Ihr könnt bei der Buchung sogar ganz direkt fragen: „Wie würdest du mit einer unvorhergesehenen Situation am Hochzeitstag umgehen?“ Die Antwort darauf kann euch einiges über die Erfahrung und Professionalität eines Dienstleisters verraten. Gerade bei der Unterhaltung ist Flexibilität entscheidend. Ein guter Zauberkünstler sollte beispielsweise nicht einfach nur ein festes Programm „abarbeiten“, sondern erkennen, was gerade bei der Hochzeit passiert, und seinen Auftritt entsprechend anpassen.

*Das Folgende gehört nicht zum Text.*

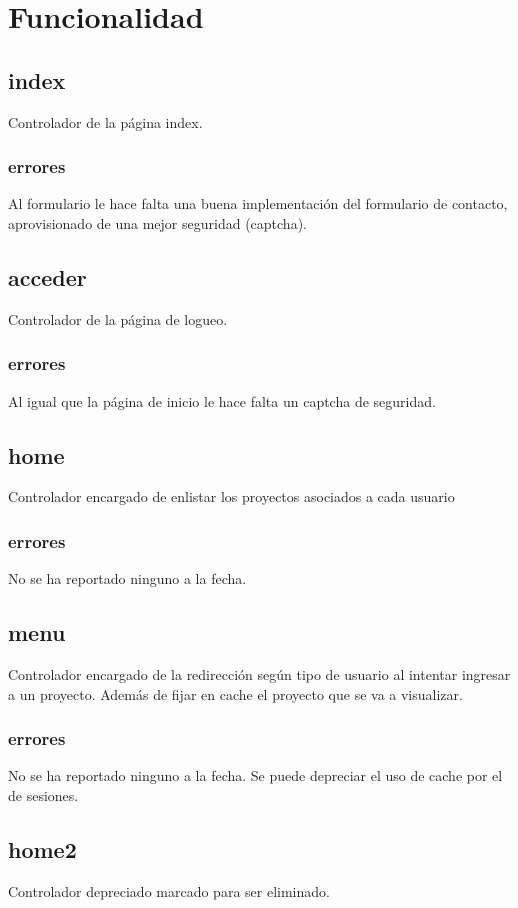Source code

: \documentclass[10pt,a4paper]{book}
\begin{document}
	\section{Funcionalidad}

	\subsection{index}
	Controlador de la página index.

	\subsubsection{errores} Al formulario le hace falta una buena implementación del formulario de contacto, aprovisionado de una mejor seguridad (captcha).


	\subsection{acceder}
	Controlador de la página de logueo.

	\subsubsection{errores}
	Al igual que la página de inicio le hace falta un captcha de seguridad.

	\subsection{home}
	Controlador encargado de enlistar los proyectos asociados a cada usuario
	\subsubsection{errores}
	No se ha reportado ninguno a la fecha.

	\subsection{menu}
	Controlador encargado de la redirección según tipo de usuario al intentar ingresar a un proyecto. Además de fijar en cache el proyecto que se va a visualizar.
	\subsubsection{errores}
	No se ha reportado ninguno a la fecha. Se puede depreciar el uso de cache por el de sesiones.

	\subsection{home2}
	Controlador depreciado marcado para ser eliminado.
\end{document}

Eine entspannte Hochzeit braucht Raum für das Ungeplante
Wenn wir eines aus unseren vielen Hochzeitsauftritten gelernt haben, dann ist es das: Eine Hochzeit muss nicht perfekt nach Plan laufen, um perfekt zu werden. Im Gegenteil – häufig sind es gerade die spontanen Momente, die später besonders gerne erzählt werden. Deshalb: Plant ein grobes Gerüst, lasst ausreichend Puffer, gebt die Organisation an eine Vertrauensperson ab und setzt bei euren Dienstleistern auf Erfahrung und Flexibilität. Dann könnt ihr euch zurücklehnen und das tun, worum es an diesem Tag eigentlich geht: eure Hochzeit genießen.